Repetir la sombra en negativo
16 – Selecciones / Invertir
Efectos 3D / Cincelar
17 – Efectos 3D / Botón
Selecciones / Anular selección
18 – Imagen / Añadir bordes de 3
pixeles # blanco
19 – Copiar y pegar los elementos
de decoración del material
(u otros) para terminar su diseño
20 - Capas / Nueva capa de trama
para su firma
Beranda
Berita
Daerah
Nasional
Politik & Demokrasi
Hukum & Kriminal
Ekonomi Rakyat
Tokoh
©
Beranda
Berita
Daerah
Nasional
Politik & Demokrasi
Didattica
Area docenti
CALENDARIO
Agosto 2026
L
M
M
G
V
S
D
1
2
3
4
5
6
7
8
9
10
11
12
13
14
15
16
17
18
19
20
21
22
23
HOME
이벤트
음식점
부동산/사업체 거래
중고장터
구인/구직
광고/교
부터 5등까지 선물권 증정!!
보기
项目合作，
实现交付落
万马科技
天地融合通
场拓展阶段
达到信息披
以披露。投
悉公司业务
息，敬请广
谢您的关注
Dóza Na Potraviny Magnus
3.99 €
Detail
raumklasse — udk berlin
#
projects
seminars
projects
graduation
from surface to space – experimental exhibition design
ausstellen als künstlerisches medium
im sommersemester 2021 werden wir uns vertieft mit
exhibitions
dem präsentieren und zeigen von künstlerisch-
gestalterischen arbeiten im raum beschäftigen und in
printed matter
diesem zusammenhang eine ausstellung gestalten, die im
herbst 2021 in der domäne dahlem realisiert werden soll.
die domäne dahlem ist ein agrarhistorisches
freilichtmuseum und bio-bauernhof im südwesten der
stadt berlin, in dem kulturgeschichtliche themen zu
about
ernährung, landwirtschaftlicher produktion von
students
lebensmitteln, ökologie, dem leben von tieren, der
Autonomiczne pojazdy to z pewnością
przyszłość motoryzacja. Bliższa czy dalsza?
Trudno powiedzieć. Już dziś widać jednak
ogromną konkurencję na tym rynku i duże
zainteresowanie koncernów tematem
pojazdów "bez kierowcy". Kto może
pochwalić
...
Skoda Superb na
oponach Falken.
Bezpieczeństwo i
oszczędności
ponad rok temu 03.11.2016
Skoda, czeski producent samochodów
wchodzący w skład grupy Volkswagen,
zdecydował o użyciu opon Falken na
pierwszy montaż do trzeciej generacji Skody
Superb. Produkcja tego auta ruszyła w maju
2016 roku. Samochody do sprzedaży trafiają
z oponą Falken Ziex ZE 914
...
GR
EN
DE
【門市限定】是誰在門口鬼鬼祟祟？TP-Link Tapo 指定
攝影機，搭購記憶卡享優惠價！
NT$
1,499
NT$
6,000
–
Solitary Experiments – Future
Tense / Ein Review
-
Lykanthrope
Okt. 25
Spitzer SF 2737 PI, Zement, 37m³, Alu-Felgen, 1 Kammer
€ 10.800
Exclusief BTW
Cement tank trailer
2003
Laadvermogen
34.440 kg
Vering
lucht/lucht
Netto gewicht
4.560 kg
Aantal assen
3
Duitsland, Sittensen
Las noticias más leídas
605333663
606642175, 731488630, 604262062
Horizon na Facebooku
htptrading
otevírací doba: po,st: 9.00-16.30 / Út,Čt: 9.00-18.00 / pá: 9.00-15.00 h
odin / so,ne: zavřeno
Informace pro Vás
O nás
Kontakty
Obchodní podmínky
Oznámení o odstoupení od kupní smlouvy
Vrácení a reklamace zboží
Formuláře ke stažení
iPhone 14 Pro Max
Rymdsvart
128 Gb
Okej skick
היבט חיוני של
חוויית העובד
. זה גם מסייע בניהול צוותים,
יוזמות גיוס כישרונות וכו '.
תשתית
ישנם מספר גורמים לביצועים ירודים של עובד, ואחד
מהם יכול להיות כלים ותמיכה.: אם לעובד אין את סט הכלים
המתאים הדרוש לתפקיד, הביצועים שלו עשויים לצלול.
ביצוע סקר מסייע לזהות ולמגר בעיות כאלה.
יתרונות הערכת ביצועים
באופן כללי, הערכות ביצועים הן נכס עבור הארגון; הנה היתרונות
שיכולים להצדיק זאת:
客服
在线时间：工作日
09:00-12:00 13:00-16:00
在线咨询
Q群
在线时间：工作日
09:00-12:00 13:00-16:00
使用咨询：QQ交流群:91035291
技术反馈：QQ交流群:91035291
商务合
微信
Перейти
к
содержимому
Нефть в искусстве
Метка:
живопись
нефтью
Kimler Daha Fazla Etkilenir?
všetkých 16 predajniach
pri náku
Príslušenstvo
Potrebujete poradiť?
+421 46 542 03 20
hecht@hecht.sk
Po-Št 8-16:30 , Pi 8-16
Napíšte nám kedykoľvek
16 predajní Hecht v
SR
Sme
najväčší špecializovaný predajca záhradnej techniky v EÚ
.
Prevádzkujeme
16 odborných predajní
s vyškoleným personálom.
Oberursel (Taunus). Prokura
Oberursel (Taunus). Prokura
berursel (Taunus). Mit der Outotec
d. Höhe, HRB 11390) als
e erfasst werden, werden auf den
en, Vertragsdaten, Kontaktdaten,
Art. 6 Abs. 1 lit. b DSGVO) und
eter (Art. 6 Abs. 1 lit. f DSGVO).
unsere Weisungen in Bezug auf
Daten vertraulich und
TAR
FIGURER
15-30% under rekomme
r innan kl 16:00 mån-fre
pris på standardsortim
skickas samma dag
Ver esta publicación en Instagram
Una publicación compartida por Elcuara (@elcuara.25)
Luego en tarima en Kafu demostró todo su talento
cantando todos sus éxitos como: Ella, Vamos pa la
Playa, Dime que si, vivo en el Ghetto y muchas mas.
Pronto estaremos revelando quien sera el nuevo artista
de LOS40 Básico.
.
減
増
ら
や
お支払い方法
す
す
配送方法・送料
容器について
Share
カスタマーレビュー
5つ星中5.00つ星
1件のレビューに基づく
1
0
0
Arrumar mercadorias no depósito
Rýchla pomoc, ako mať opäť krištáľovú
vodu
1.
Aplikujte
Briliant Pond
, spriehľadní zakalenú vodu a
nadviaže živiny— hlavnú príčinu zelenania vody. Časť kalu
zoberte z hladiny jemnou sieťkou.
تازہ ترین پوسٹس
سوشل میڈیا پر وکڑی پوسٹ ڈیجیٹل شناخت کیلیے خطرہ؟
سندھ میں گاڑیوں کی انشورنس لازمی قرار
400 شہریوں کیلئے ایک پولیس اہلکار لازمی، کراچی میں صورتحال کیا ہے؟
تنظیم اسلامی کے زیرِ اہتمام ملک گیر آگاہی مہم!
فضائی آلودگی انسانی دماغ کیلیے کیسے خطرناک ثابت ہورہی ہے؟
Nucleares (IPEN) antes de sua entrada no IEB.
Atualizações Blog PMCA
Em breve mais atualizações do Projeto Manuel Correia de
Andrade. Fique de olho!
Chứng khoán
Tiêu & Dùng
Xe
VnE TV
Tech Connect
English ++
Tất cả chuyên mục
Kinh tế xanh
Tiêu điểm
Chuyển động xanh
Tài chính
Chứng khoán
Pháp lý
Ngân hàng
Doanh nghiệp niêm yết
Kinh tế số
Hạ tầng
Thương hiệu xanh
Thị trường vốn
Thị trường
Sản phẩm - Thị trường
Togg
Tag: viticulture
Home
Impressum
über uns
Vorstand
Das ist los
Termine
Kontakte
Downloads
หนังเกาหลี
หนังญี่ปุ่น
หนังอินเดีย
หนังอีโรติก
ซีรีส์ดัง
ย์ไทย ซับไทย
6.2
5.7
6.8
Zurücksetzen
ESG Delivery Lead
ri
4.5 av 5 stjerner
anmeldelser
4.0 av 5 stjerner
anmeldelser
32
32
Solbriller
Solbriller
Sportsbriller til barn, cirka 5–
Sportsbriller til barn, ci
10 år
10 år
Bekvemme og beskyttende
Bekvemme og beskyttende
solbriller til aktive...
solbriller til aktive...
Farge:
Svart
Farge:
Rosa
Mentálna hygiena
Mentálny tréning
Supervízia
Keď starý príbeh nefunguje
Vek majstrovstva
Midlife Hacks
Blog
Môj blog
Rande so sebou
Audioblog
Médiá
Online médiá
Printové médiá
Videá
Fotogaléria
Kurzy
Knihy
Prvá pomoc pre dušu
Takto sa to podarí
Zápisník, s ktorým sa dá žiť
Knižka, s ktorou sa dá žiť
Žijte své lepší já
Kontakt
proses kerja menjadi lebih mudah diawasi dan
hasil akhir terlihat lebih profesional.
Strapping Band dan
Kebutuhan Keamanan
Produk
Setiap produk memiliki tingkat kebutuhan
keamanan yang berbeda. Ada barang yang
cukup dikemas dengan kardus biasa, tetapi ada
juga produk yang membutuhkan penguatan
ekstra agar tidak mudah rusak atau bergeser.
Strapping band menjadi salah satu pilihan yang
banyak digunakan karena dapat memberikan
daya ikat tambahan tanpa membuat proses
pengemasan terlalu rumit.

□ □ □ □ □ □ □

◆ EXERCISE REQUIREMENTS: Rewrite the items from the start through the line containing "Trudno powiedzieć. Już dziś widać jednak", swapping "Agosto 2026" for "Settembre 2026" and leaving everything else unchanged.

◆ EXERCISE SOLUTION:
Repetir la sombra en negativo
16 – Selecciones / Invertir
Efectos 3D / Cincelar
17 – Efectos 3D / Botón
Selecciones / Anular selección
18 – Imagen / Añadir bordes de 3
pixeles # blanco
19 – Copiar y pegar los elementos
de decoración del material
(u otros) para terminar su diseño
20 - Capas / Nueva capa de trama
para su firma
Beranda
Berita
Daerah
Nasional
Politik & Demokrasi
Hukum & Kriminal
Ekonomi Rakyat
Tokoh
©
Beranda
Berita
Daerah
Nasional
Politik & Demokrasi
Didattica
Area docenti
CALENDARIO
Settembre 2026
L
M
M
G
V
S
D
1
2
3
4
5
6
7
8
9
10
11
12
13
14
15
16
17
18
19
20
21
22
23
HOME
이벤트
음식점
부동산/사업체 거래
중고장터
구인/구직
광고/교
부터 5등까지 선물권 증정!!
보기
项目合作，
实现交付落
万马科技
天地融合通
场拓展阶段
达到信息披
以披露。投
悉公司业务
息，敬请广
谢您的关注
Dóza Na Potraviny Magnus
3.99 €
Detail
raumklasse — udk berlin
#
projects
seminars
projects
graduation
from surface to space – experimental exhibition design
ausstellen als künstlerisches medium
im sommersemester 2021 werden wir uns vertieft mit
exhibitions
dem präsentieren und zeigen von künstlerisch-
gestalterischen arbeiten im raum beschäftigen und in
printed matter
diesem zusammenhang eine ausstellung gestalten, die im
herbst 2021 in der domäne dahlem realisiert werden soll.
die domäne dahlem ist ein agrarhistorisches
freilichtmuseum und bio-bauernhof im südwesten der
stadt berlin, in dem kulturgeschichtliche themen zu
about
ernährung, landwirtschaftlicher produktion von
students
lebensmitteln, ökologie, dem leben von tieren, der
Autonomiczne pojazdy to z pewnością
przyszłość motoryzacja. Bliższa czy dalsza?
Trudno powiedzieć. Już dziś widać jednak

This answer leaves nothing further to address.